According to this agency, strategic vehicles do not necessarily have to be classified by type, but only need to have a high localization rate, enough to enjoy preferential policies and be competitive with imported vehicles. It can be a passenger car with 5 seats or less, a multi-purpose vehicle, a truck or a bus.
A 2013 report by the Ministry of Industry and Trade said that the localization rate in the Vietnamese automobile industry has increased from 7% to 10% for passenger cars, and from 35% to 40% for heavy trucks.
Regarding these rates, EuroCham believes that they are still too low compared to the targets set by the previous Vietnam auto industry development strategy of reaching 40% by 2005 and 60% by 2010.
Why is localization so important? EuroCham pointed out the fact that Vietnam has been an active member of ASEAN and this bloc has signed 3 trade agreements with 3 countries outside the bloc: China, Korea and Japan (abbreviated as ATIGA Agreement). According to these agreements, preferential policies on tax and investment are only given to domestically assembled cars with a localization rate of 40% or more.

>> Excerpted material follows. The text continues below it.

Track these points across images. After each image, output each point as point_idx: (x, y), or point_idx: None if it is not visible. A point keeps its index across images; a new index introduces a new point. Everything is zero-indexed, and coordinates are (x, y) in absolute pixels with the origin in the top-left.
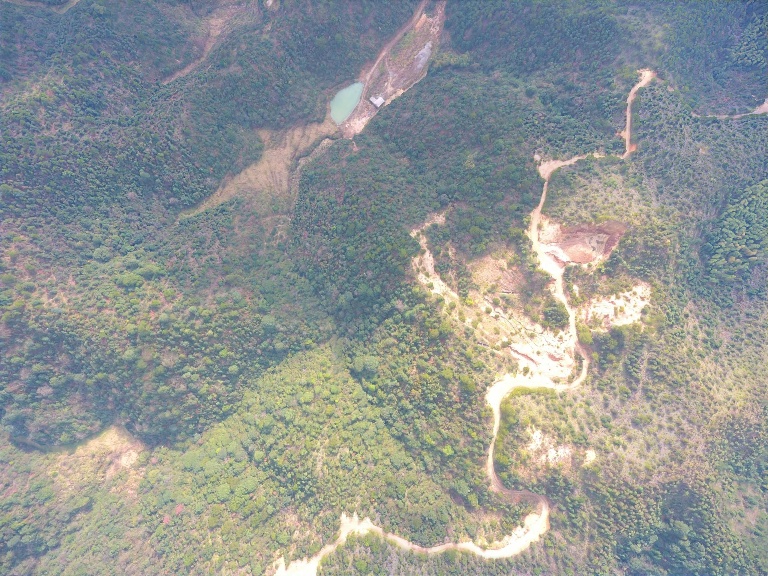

Meanwhile, also according to the ATIGA agreements, the roadmap for tariff reduction on imported cars from member countries will decrease very quickly and by 2018, the common rate will be 5%, only slightly higher than imported cars from ASEAN member countries (0%).
As VnEconomy has mentioned in previous articles, the concern for the domestic auto industry because imported cars from China, Korea and Japan are actually much greater than imported cars from ASEAN countries. Because these are the 3 countries with the world's leading auto industry. Customs statistics also show that in the past year, imported cars from these 3 countries have always accounted for an overwhelming proportion and are increasing strongly.
In more detail, according to statistics from the General Department of Customs (Ministry of Finance), the total number of imported cars in the first 10 months of 2013 reached 28,647 units with a turnover value of nearly 551 million USD. Of which, the number of imported cars from the 3 countries signing the ATIGA Agreement accounted for 17,341 units with a turnover value of more than 309 million USD.
If we count all imported cars from ASEAN+ (ASEAN and China, Korea, Japan), the number is even larger, with 25,357 cars and over 445 million USD.
Obviously, the pressure from imported cars from these countries is extremely large and according to EuroCham, "the Vietnamese auto industry has very little time to consolidate its position and stand firm in the market".
And if determined according to the above viewpoint, "tax incentives should also be applied immediately for the 2014-2018 period so that the assembly industry has time to shape and restructure", the 2014 White Book proposed.